WILLIAM FORSYTHE

William Forsythe (*1949, New York) has been active in the field of choreography for over 50 years. His work is acknowledged for reorienting the practice of ballet from its identification with classical repertoire to a dynamic 21st century art form. Forsythe’s deep interest in the fundamental principles of organization of choreography has led him to produce a wide range of projects including installations, films, and web-based knowledge creation.

Biography

Raised in New York and initially trained in Florida with Nolan Dingman and Christa Long, Forsythe danced with the Joffrey Ballet and later the Stuttgart Ballet, where he was appointed Resident Choreographer in 1976. Over the next seven years, he created new works for the Stuttgart ensemble and other ballet companies worldwide. In 1984, he began a 20-year tenure as director of the Ballet Frankfurt, where he created works such as Artifact(1984), Impressing the Czar (1988), Limb’s Theorem (1990), The Loss of Small Detail (1991), Eidos:Telos (1995), Kammer/Kammer (2000) and Decreation (2003).

After the closure of the Ballet Frankfurt in 2004, Forsythe established a new, more independent ensemble, The Forsythe Company, which he directed from 2005 to 2015. Works produced by this ensemble include Three Atmospheric Studies (2005), Human Writes (2005), Heterotopia (2006), I don’t believe in outer space (2008) and Sider (2011). Forsythe’s works developed during this time were performed exclusively by The Forsythe Company, while his earlier pieces are prominently featured in the repertoire of virtually every major ballet company in the world. More recently Forsythe has created original works for the Paris Opera Ballet, English National Ballet, Boston Ballet, Dance Theatre of Harlem, La Scala Ballet Company, as well as A Quiet Evening of Dance produced by Sadler’s Wells Theatre (London) and The Barre Project (Blake Works II) created for the digital stage.

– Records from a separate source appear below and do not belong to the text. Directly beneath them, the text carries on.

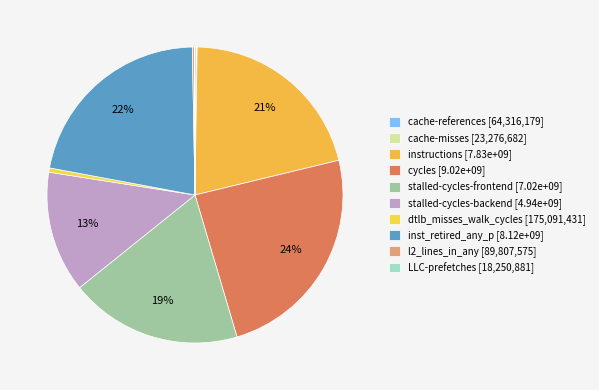

Which slice is the largest?

cycles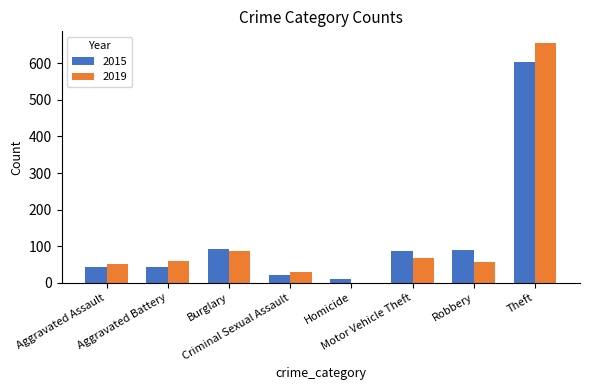

What is the maximum value for 2015?

603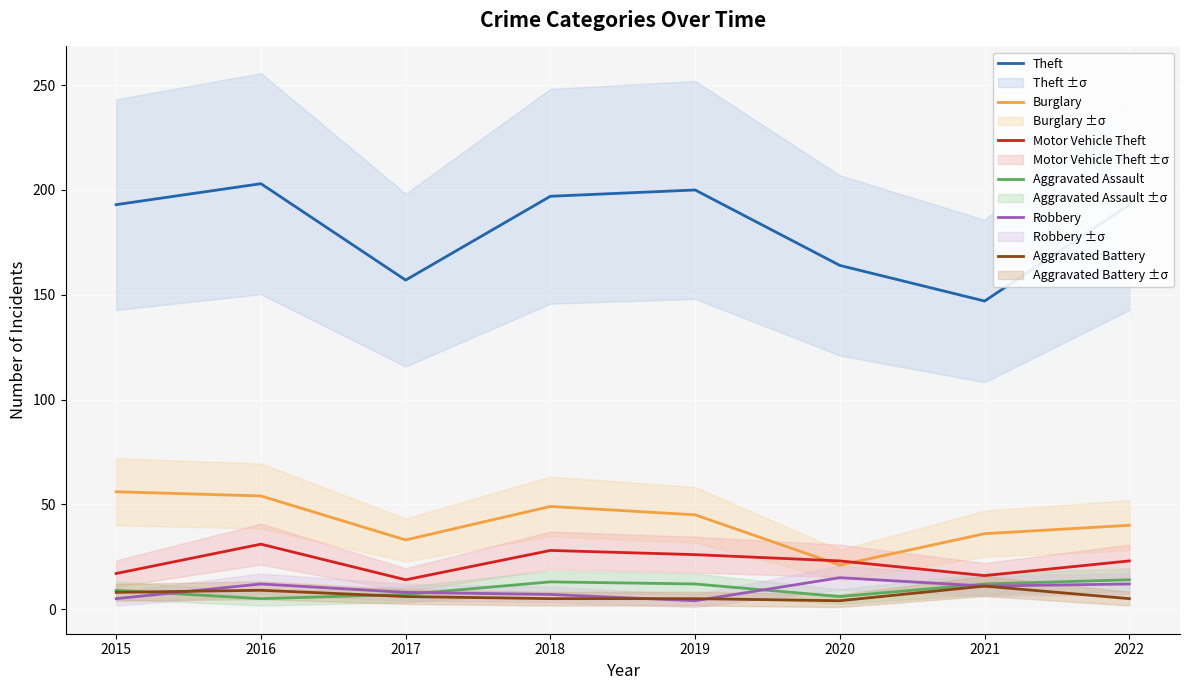

What is the total value across all series at 2019?

292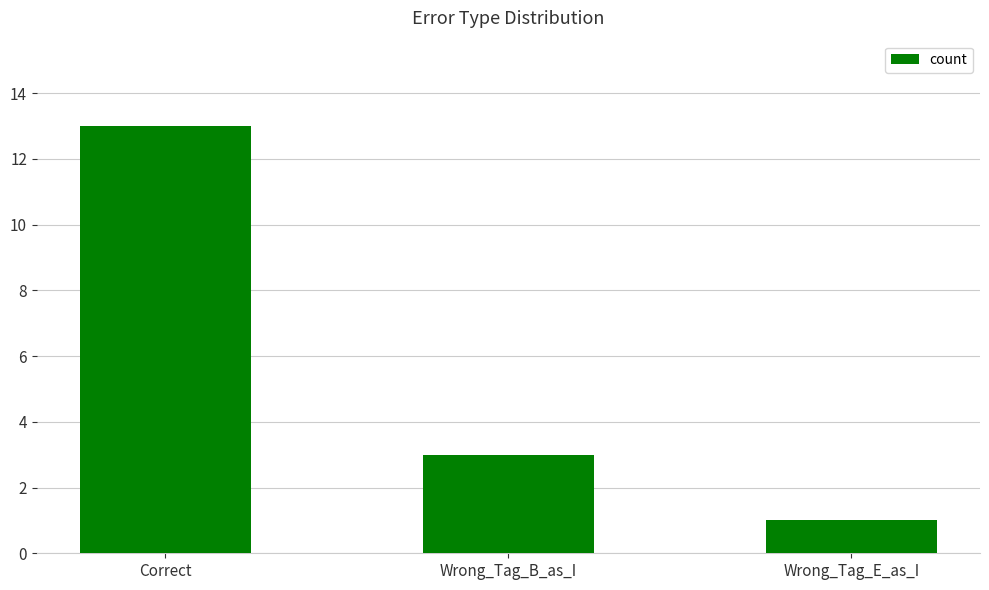

What is the average value?

6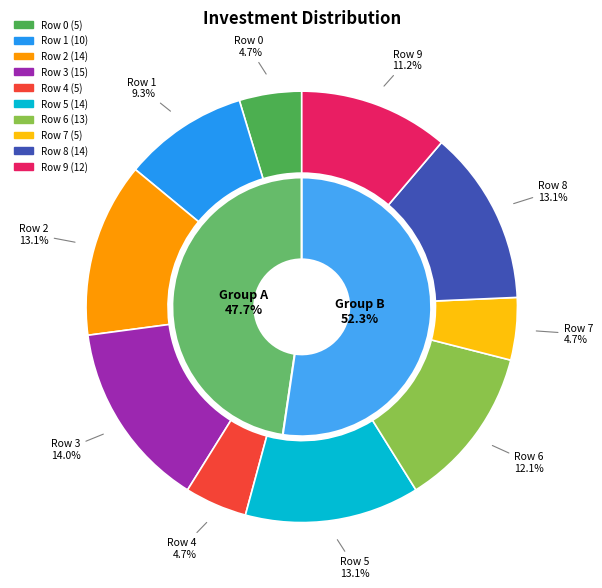

How many slices are in this pie chart?

10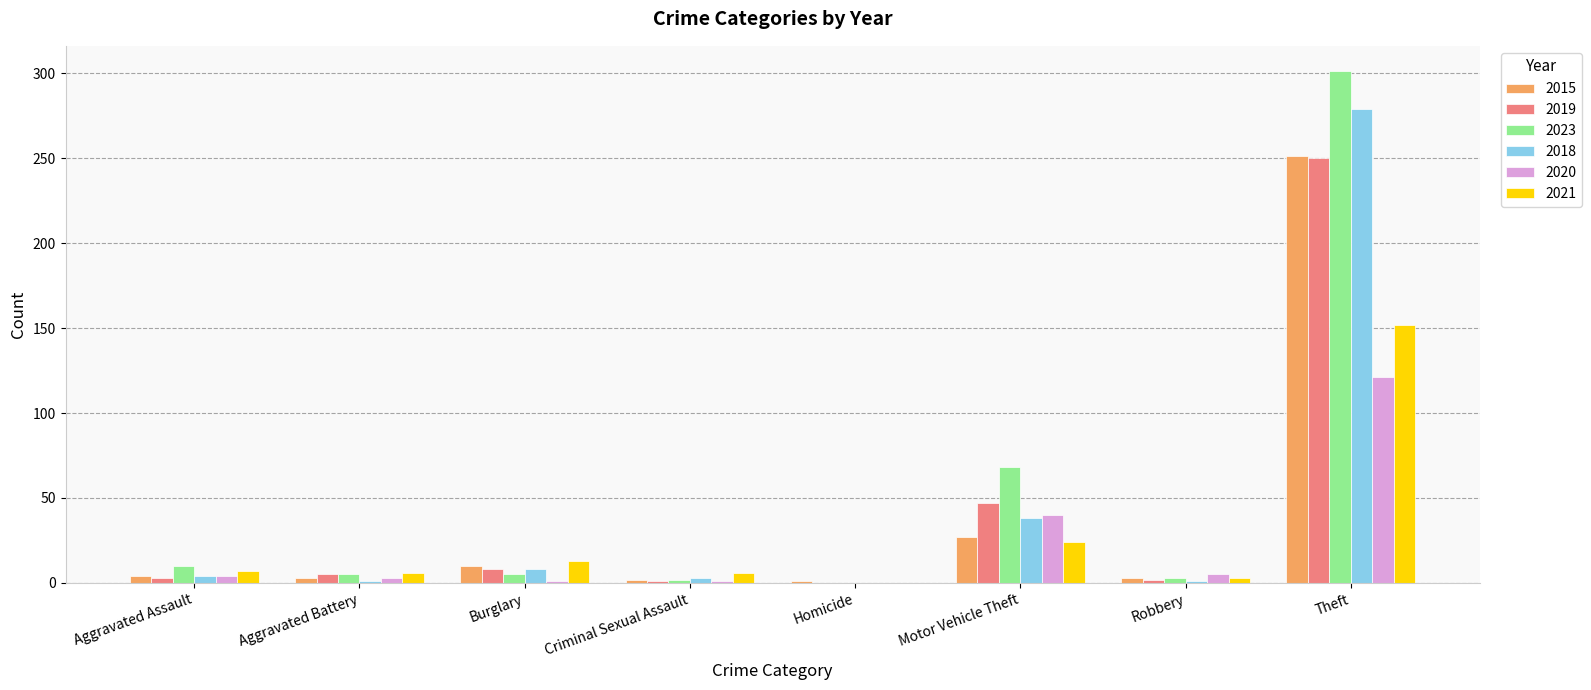

True or false: 2023 has a value of 301 at Theft.

True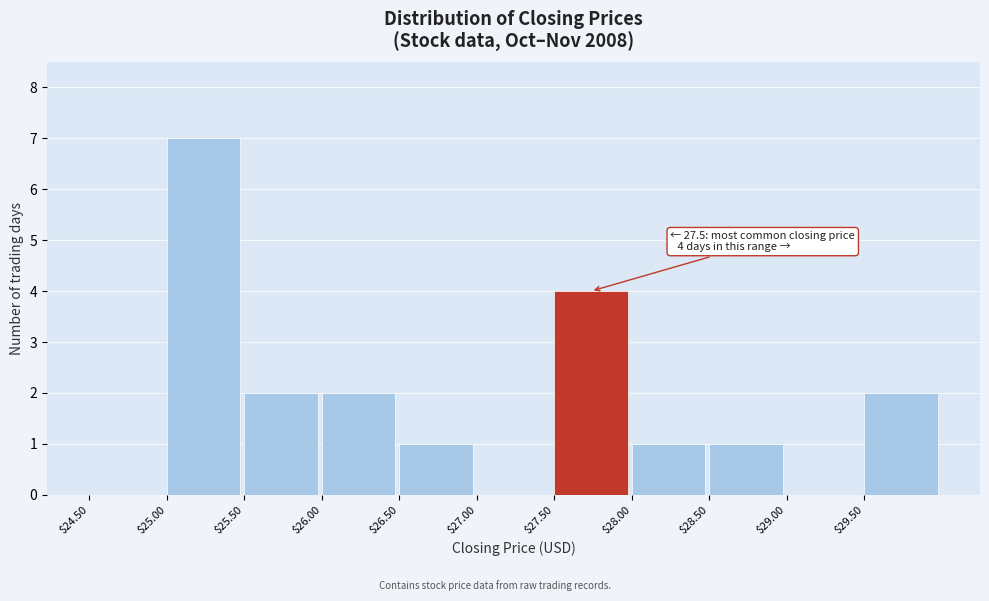

Which range on the x-axis has the tallest bar?

25.0 to 25.5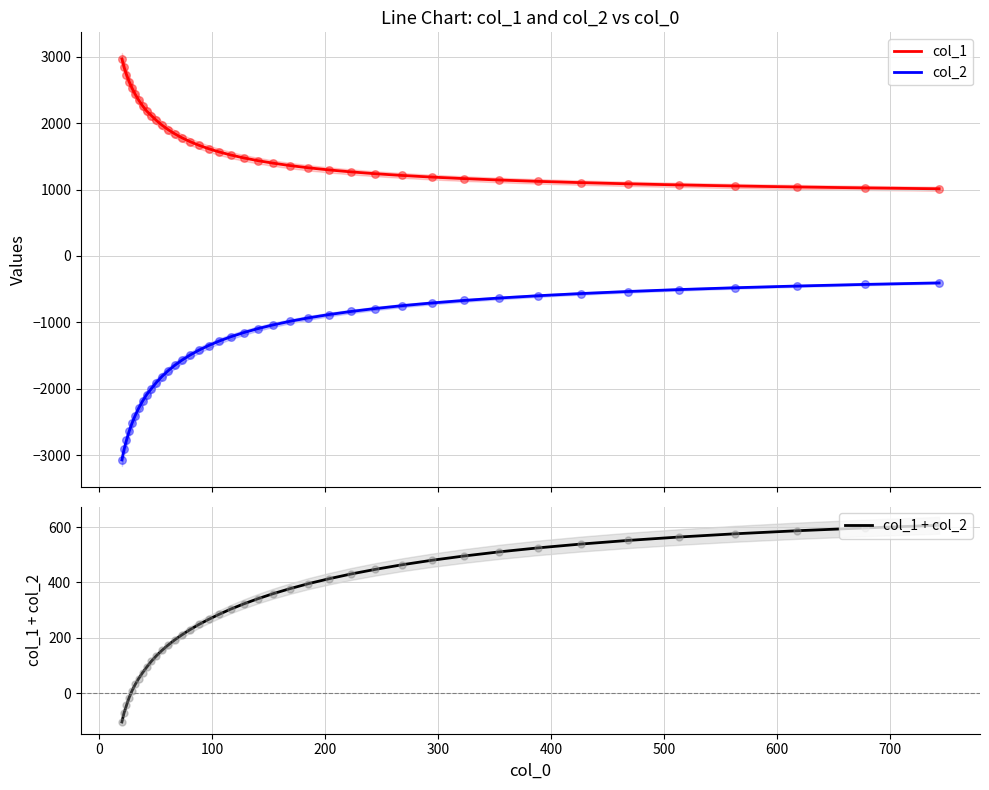

Which series has the widest spread of Y values?

col_2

Forsythe has been commissioned to produce architectural and performance installations by architect-artist Daniel Libeskind (Groningen, 1989), ARTANGEL (London,1997), Creative Time (New York, 2005), and the SKD – Staatliche Kunstsammlungen Dresden (2013, 2014). These Choreographic Objects, as Forsythe calls his installations, include among others White Bouncy Castle (1997), City of Abstracts (2000), Nowhere and Everywhere at the Same Time No. 2 (2013), Black Flags (2014), Underall (2017) and Unsustainables (2019). His installation and film works have been presented in numerous museums and exhibitions, including the Whitney Biennial (New York, 1997), Louvre Museum (2006), Pinakothek der Moderne in Munich (2006), Tate Modern (London, 2009), MoMA (New York 2010), Venice Biennale (2005, 2009, 2012, 2014), MMK – Museum für Moderne Kunst (Frankfurt, 2015), 20th Biennale of Sydney (2016), ICA Boston (2011, 2018), Museum Folkwang (2019), the Museum of Fine Arts, Houston (2020) and Kunsthaus Zürich 2021.

In collaboration with media specialists and educators, Forsythe has developed new approaches to dance documentation, research, and education. Core elements of his CD-ROM Improvisation Technologies: A Tool for the Analytical Dance Eye, developed with the ZKM | Center for Art and Media Karlsruhe and first published in 1999, are now accessible online (http://www.improvisation-technologies.zkm.de).

In 2002, Forsythe was chosen as the founding Dance Mentor for The Rolex Mentor and Protégé Arts Initiative. Forsythe is an Honorary Fellow at the Laban Centre for Movement and Dance in London and holds an Honorary Doctorate from The Juilliard School in New York.